Anstöße SWR1 RP / Morgengedanken SWR4 RP
Ich habe eine Freundin in Ungarn. Ihr Sohn und meine Tochter sind fast genau gleich alt. Als sie klein waren, haben sie oft miteinander gespielt. Und einmal kam meine Tochter Paula wutentbrannt zu mir: „Der Janos hört nicht auf mich! Ich sag ihm, jetzt bin ich dran auf der Rutsche. Aber er hört einfach nicht auf mich!“ Janos spricht nur ungarisch. Paula nur deutsch. Er konnte sie gar nicht verstehen. Am Ende ist Paula handgreiflich geworden. Sie hat ihn von der Rutsche geschubst. Und dann waren beide beleidigt.
Meine Freundin und ich lachen noch heute miteinander über diese Geschichte. Aber sie fällt mir auch ein, wenn ich wieder mal feststelle, wie oft Menschen aneinander vorbeireden. Nicht nur, weil sie verschiedene Sprachen sprechen. Sondern weil sie unterschiedlich denken, fühlen und leben. Das passiert in der Familie. In der Politik. In der Kirche. Menschen reden und reden– aber manchmal erreichen sie einander einfach nicht. Und manchmal werden Worte dann hart und ungerecht. Oder Menschen reden gar nicht mehr miteinander. Oder werden sogar, wie meine Tochter, irgendwann handgreiflich.

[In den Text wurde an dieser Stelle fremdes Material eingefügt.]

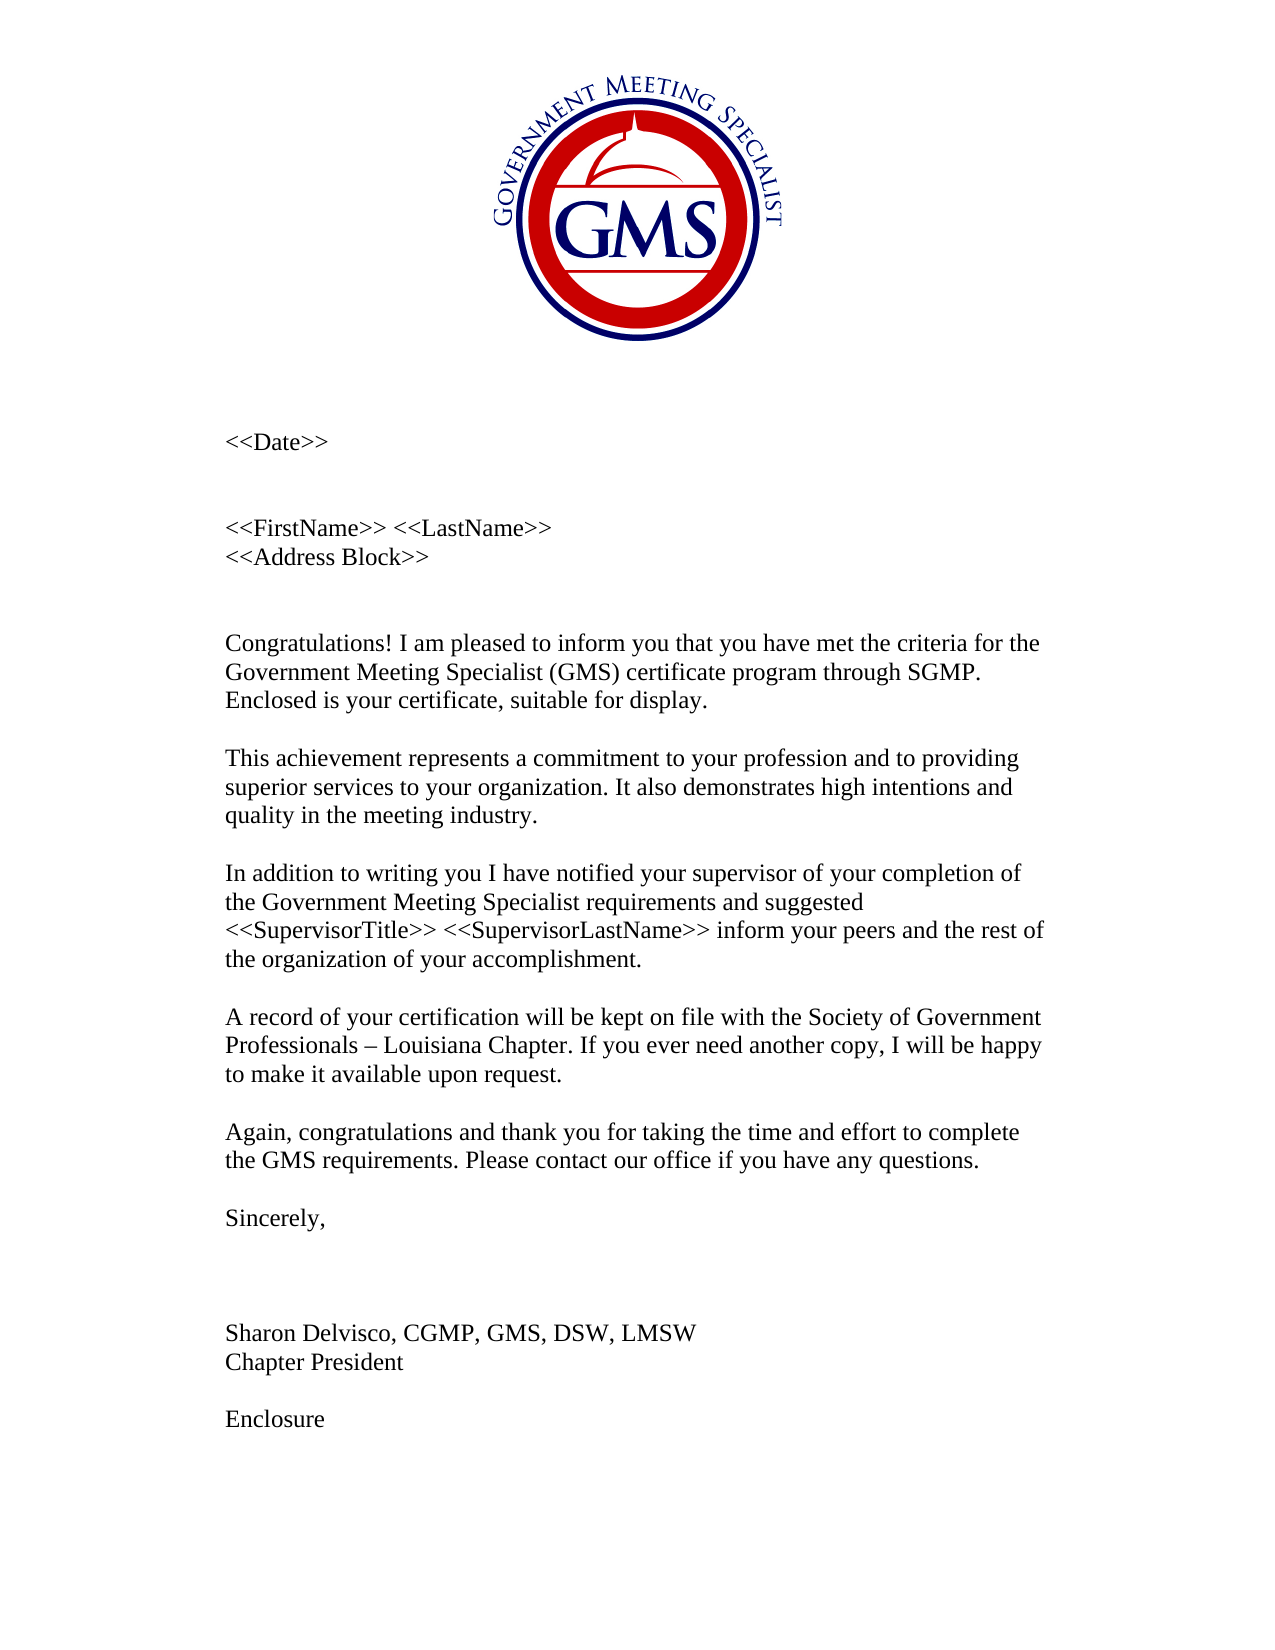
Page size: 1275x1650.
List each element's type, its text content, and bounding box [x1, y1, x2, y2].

picture [493, 75, 782, 341]
text This achievement represents a commitment to your profession and to providing superior services to your organization. It also demonstrates high intentions and quality in the meeting industry. [225, 743, 1050, 829]
text In addition to writing you I have notified your supervisor of your completion of the Government Meeting Specialist requirements and suggested <<SupervisorTitle>> <<SupervisorLastName>> inform your peers and the rest of the organization of your accomplishment. [225, 858, 1050, 973]
text Chapter President [225, 1347, 1050, 1376]
text Sharon Delvisco, CGMP, GMS, DSW, LMSW [225, 1318, 1050, 1347]
text A record of your certification will be kept on file with the Society of Government Professionals – Louisiana Chapter. If you ever need another copy, I will be happy to make it available upon request. [225, 1002, 1050, 1088]
text Enclosure [225, 1404, 1050, 1433]
text Sincerely, [225, 1203, 1050, 1232]
text Again, congratulations and thank you for taking the time and effort to complete the GMS requirements. Please contact our office if you have any questions. [225, 1117, 1050, 1174]
text Congratulations! I am pleased to inform you that you have met the criteria for the Government Meeting Specialist (GMS) certificate program through SGMP. Enclosed is your certificate, suitable for display. [225, 628, 1050, 714]
text <<FirstName>> <<LastName>> [225, 513, 1050, 542]
text <<Date>> [225, 427, 1050, 456]
text <<Address Block>> [225, 542, 1050, 571]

Vor kurzem haben wir Pfingsten gefeiert. Und die Pfingstgeschichte erzählt davon, dass in Jerusalem Menschen aus aller Herren Länder zu einem großen Fest zusammenkommen. Alle sprechen unterschiedliche Sprachen. Keine gute Voraussetzung für gegenseitiges Verständnis. Aber dann geschieht etwas Besonderes: Die Jünger Jesu erzählen begeistert von Gottes Liebe – und jeder, der ihnen zuhört, spürt diese Liebe.
Ich finde das bemerkenswert: Gottes Geist verbindet Menschen nicht dadurch, dass alle gleich werden. Sondern dadurch, dass Menschen einander verstehen wollen und so Brücken zueinander finden. Da wird dann aus „Der hört nicht auf mich!“ ein „Ich versuche dich zu verstehen.“ In einer Welt voller Stimmen, Sprachen und Meinungen, brauchen wir diesen Geist, der uns hilft, nicht gleich ungeduldig zu werden. Sondern kurz innezuhalten. Hinzuhören. Und einander verstehen zu wollen.